* [THE PROBLEM] What you return must be every line below that includes the word "space".

(Saved entries)

>>>>

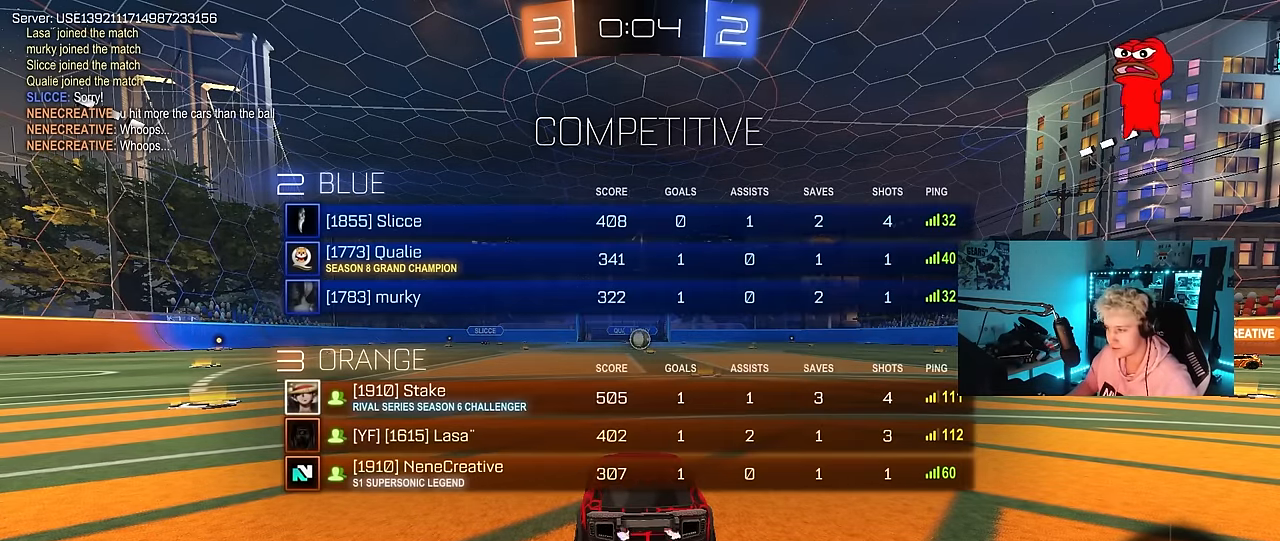
{"keys": ["d", "w"], "mouse": ["left"], "mouse_move": "down", "events": [[34, "mouse_left", "up"], [350, "tab", "up"], [400, "mouse_left", "down"], [450, "d", "down"]]}
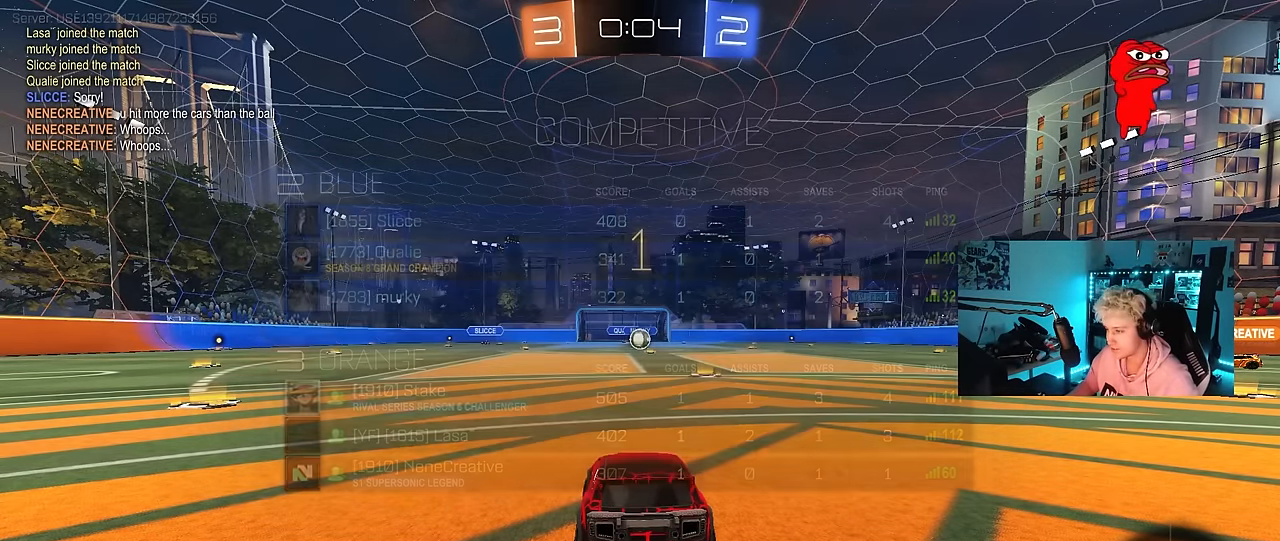
{"keys": ["w"], "mouse": ["left", "right"], "mouse_move": "still", "events": [[184, "d", "up"], [417, "d", "down"], [467, "d", "up"], [467, "mouse_right", "down"]]}
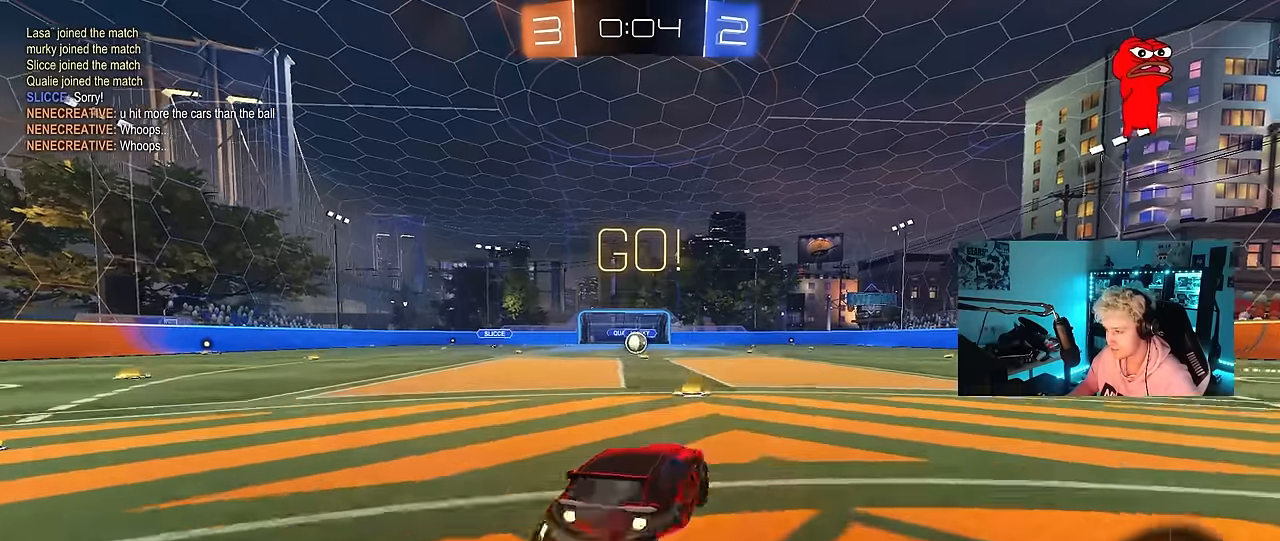
{"keys": ["a", "s", "shift"], "mouse": [], "mouse_move": "still", "events": [[17, "a", "down"], [50, "mouse_left", "up"], [50, "mouse_right", "up"], [50, "shift", "down"], [100, "mouse_right", "down"], [150, "s", "down"], [150, "w", "up"], [250, "mouse_right", "up"]]}
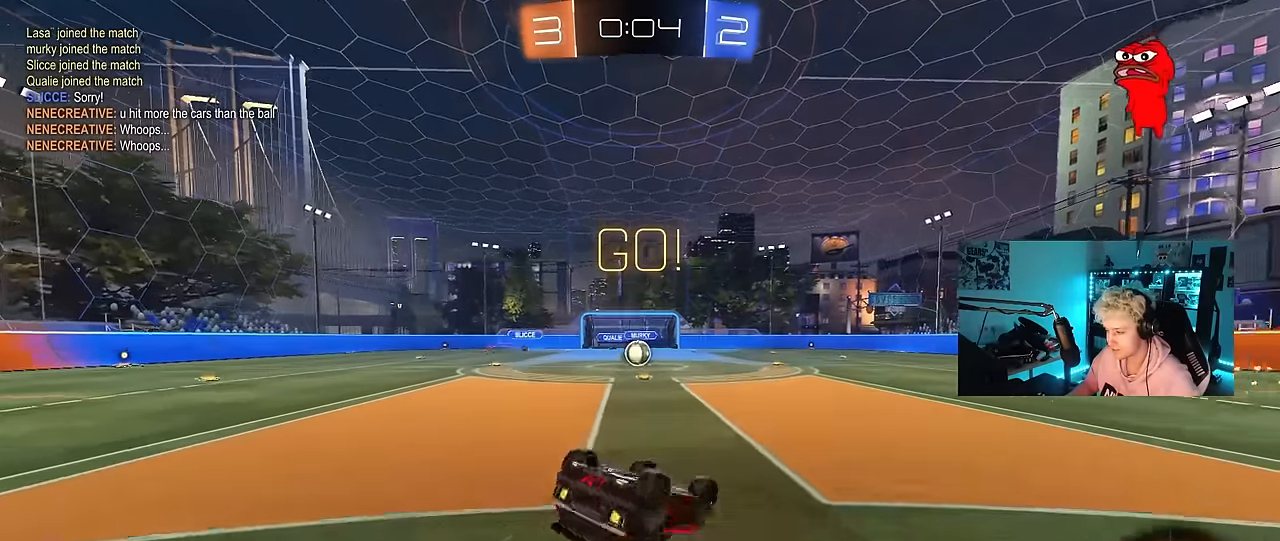
{"keys": [], "mouse": [], "mouse_move": "still", "events": [[84, "s", "up"], [217, "s", "down"], [400, "s", "up"], [400, "shift", "up"], [450, "a", "up"]]}
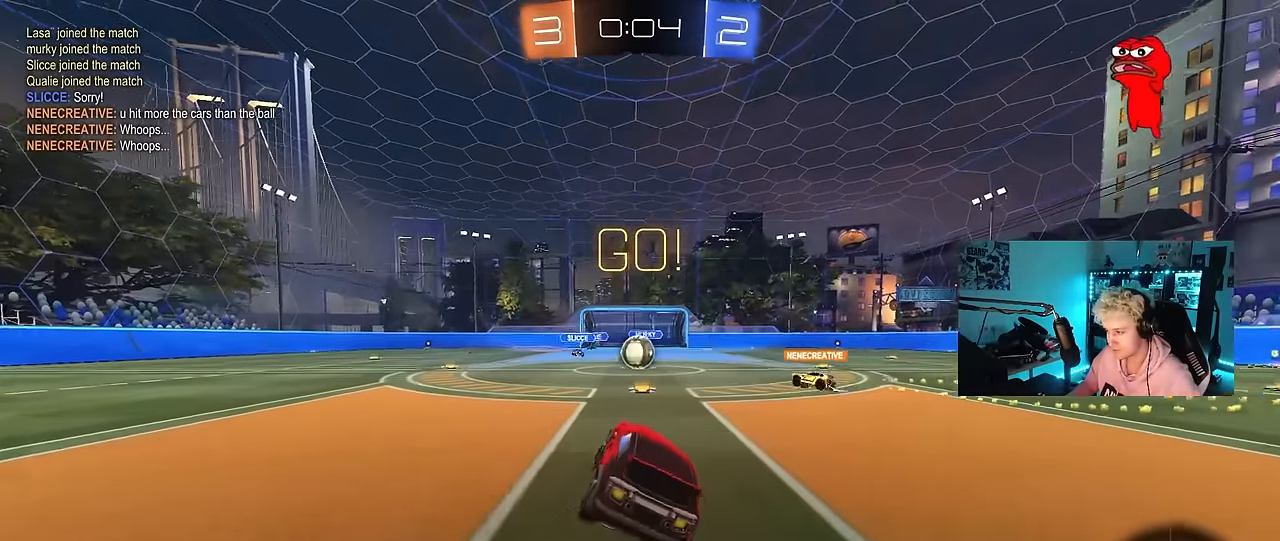
{"keys": ["a", "w"], "mouse": [], "mouse_move": "still", "events": [[134, "w", "down"], [467, "a", "down"]]}
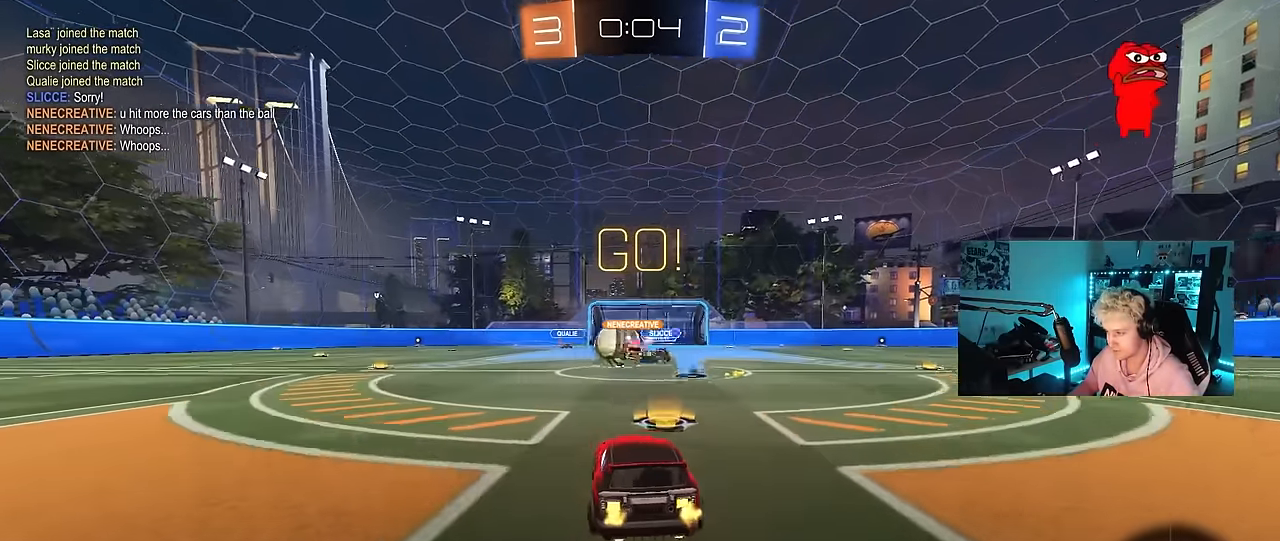
{"keys": ["a", "w"], "mouse": ["left"], "mouse_move": "still", "events": [[200, "mouse_left", "down"], [250, "shift", "down"], [334, "shift", "up"]]}
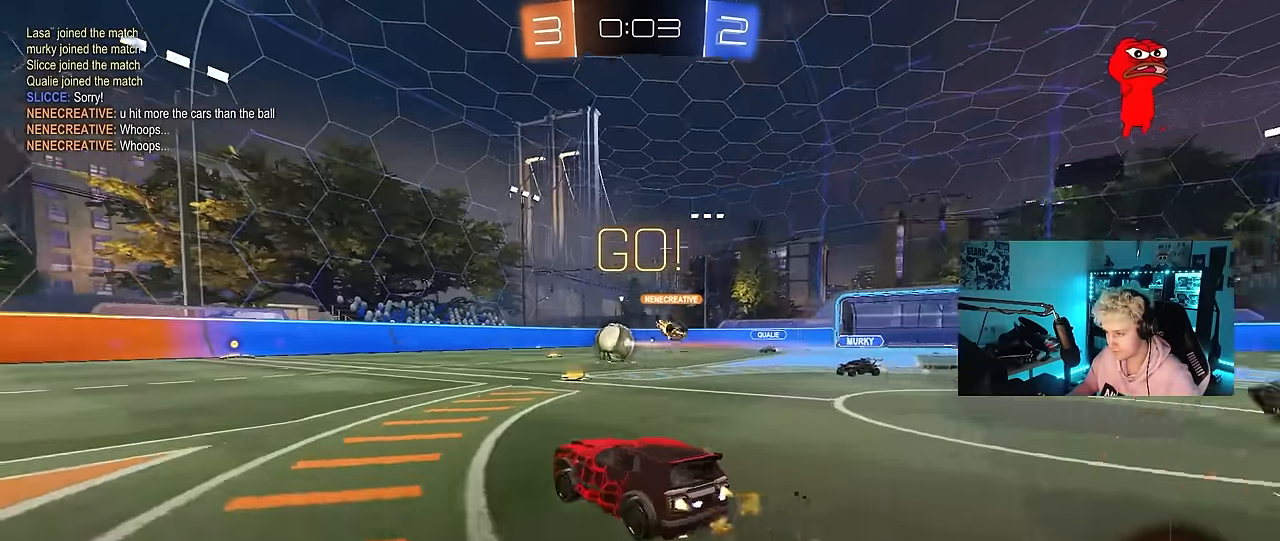
{"keys": ["w"], "mouse": ["left", "right"], "mouse_move": "still", "events": [[84, "shift", "down"], [167, "shift", "up"], [500, "a", "up"], [500, "mouse_right", "down"]]}
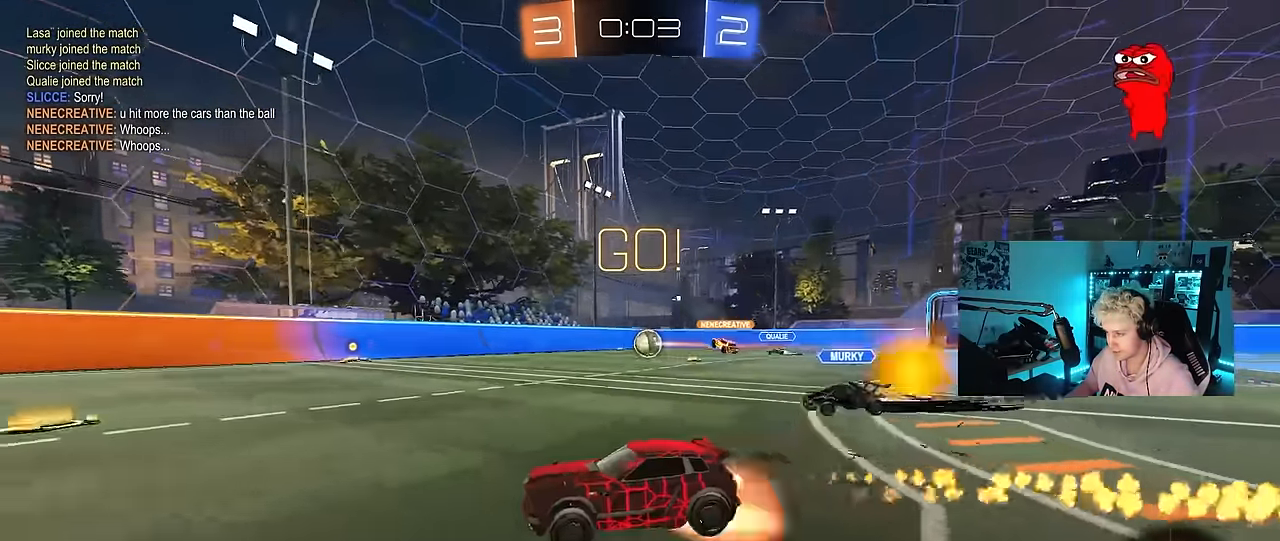
{"keys": ["a", "shift"], "mouse": ["left"], "mouse_move": "still", "events": [[50, "mouse_right", "up"], [84, "a", "down"], [84, "mouse_right", "down"], [84, "shift", "down"], [184, "s", "down"], [184, "w", "up"], [234, "space", "down"], [284, "mouse_right", "up"], [467, "s", "up"], [467, "space", "up"]]}
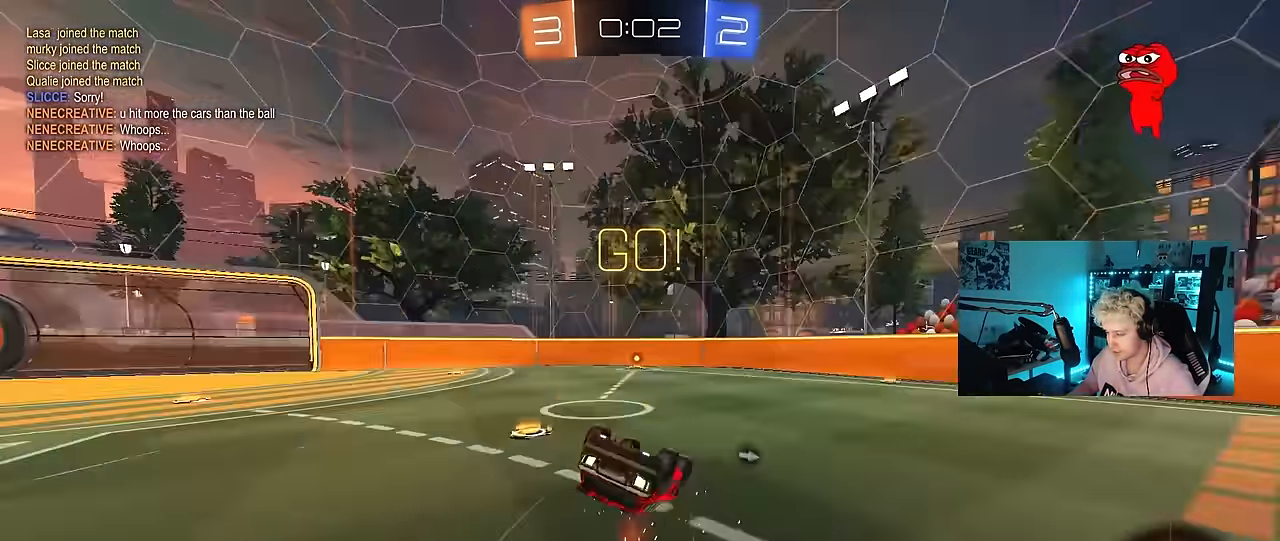
{"keys": [], "mouse": [], "mouse_move": "up-right", "events": [[100, "s", "down"], [300, "mouse_left", "up"], [300, "space", "down"], [384, "s", "up"], [384, "shift", "up"], [433, "a", "up"], [483, "space", "up"]]}
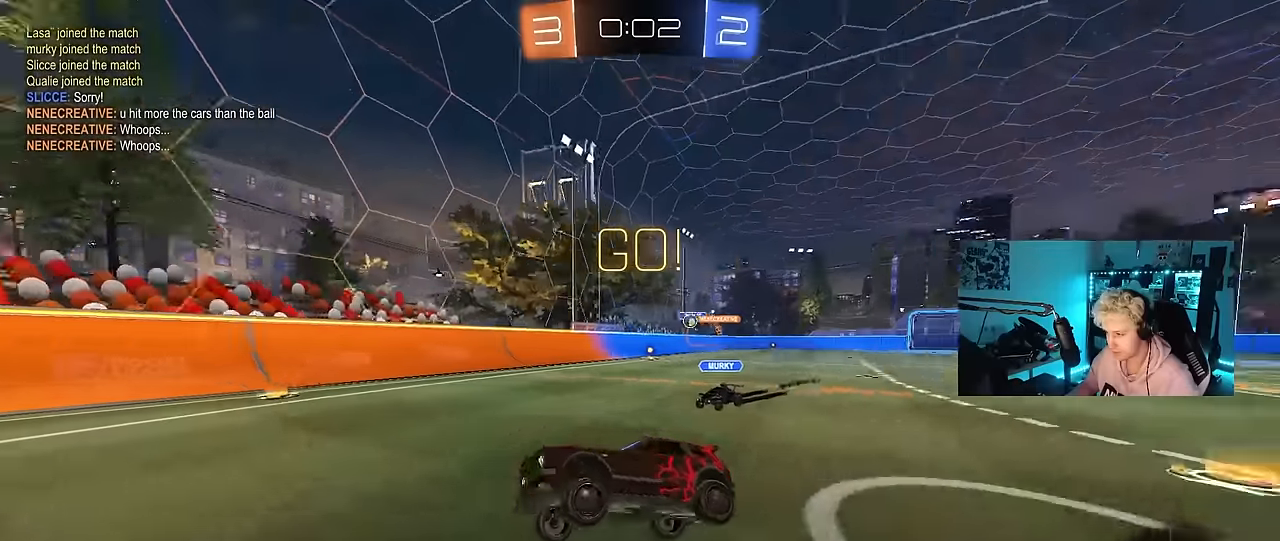
{"keys": ["w"], "mouse": [], "mouse_move": "still", "events": [[67, "w", "down"], [167, "mouse_left", "down"], [400, "mouse_left", "up"]]}
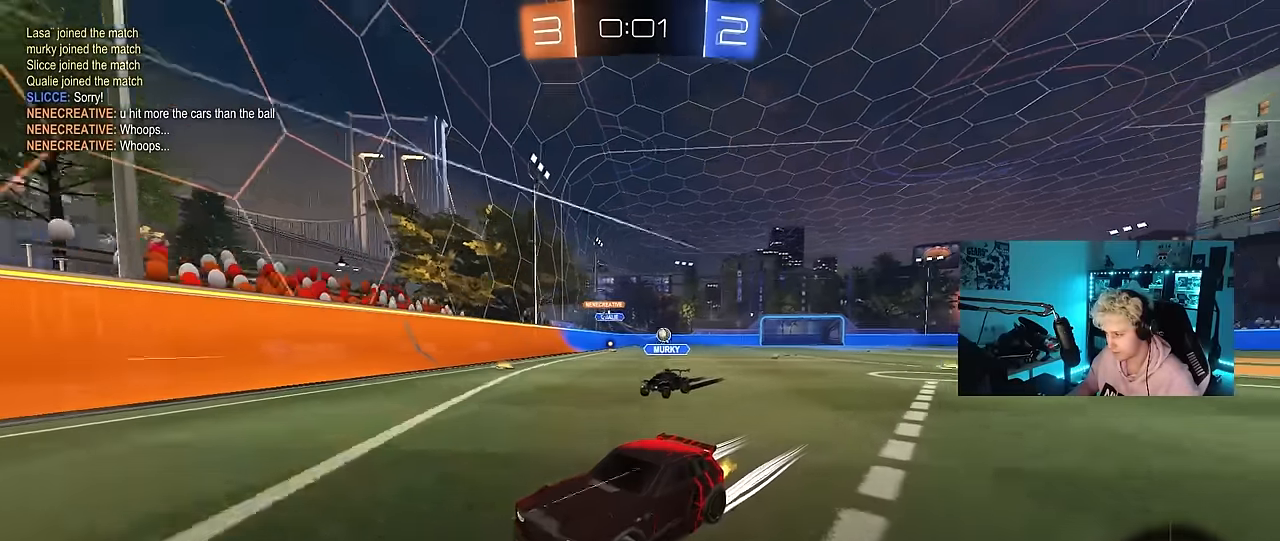
{"keys": ["d", "w"], "mouse": ["left"], "mouse_move": "still", "events": [[50, "a", "down"], [50, "shift", "down"], [83, "mouse_left", "down"], [183, "shift", "up"], [417, "a", "up"], [467, "d", "down"]]}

<<<<

* [RESULT BELOW]
{"keys": ["a", "shift"], "mouse": ["left"], "mouse_move": "still", "events": [[50, "mouse_right", "up"], [84, "a", "down"], [84, "mouse_right", "down"], [84, "shift", "down"], [184, "s", "down"], [184, "w", "up"], [234, "space", "down"], [284, "mouse_right", "up"], [467, "s", "up"], [467, "space", "up"]]}
{"keys": [], "mouse": [], "mouse_move": "up-right", "events": [[100, "s", "down"], [300, "mouse_left", "up"], [300, "space", "down"], [384, "s", "up"], [384, "shift", "up"], [433, "a", "up"], [483, "space", "up"]]}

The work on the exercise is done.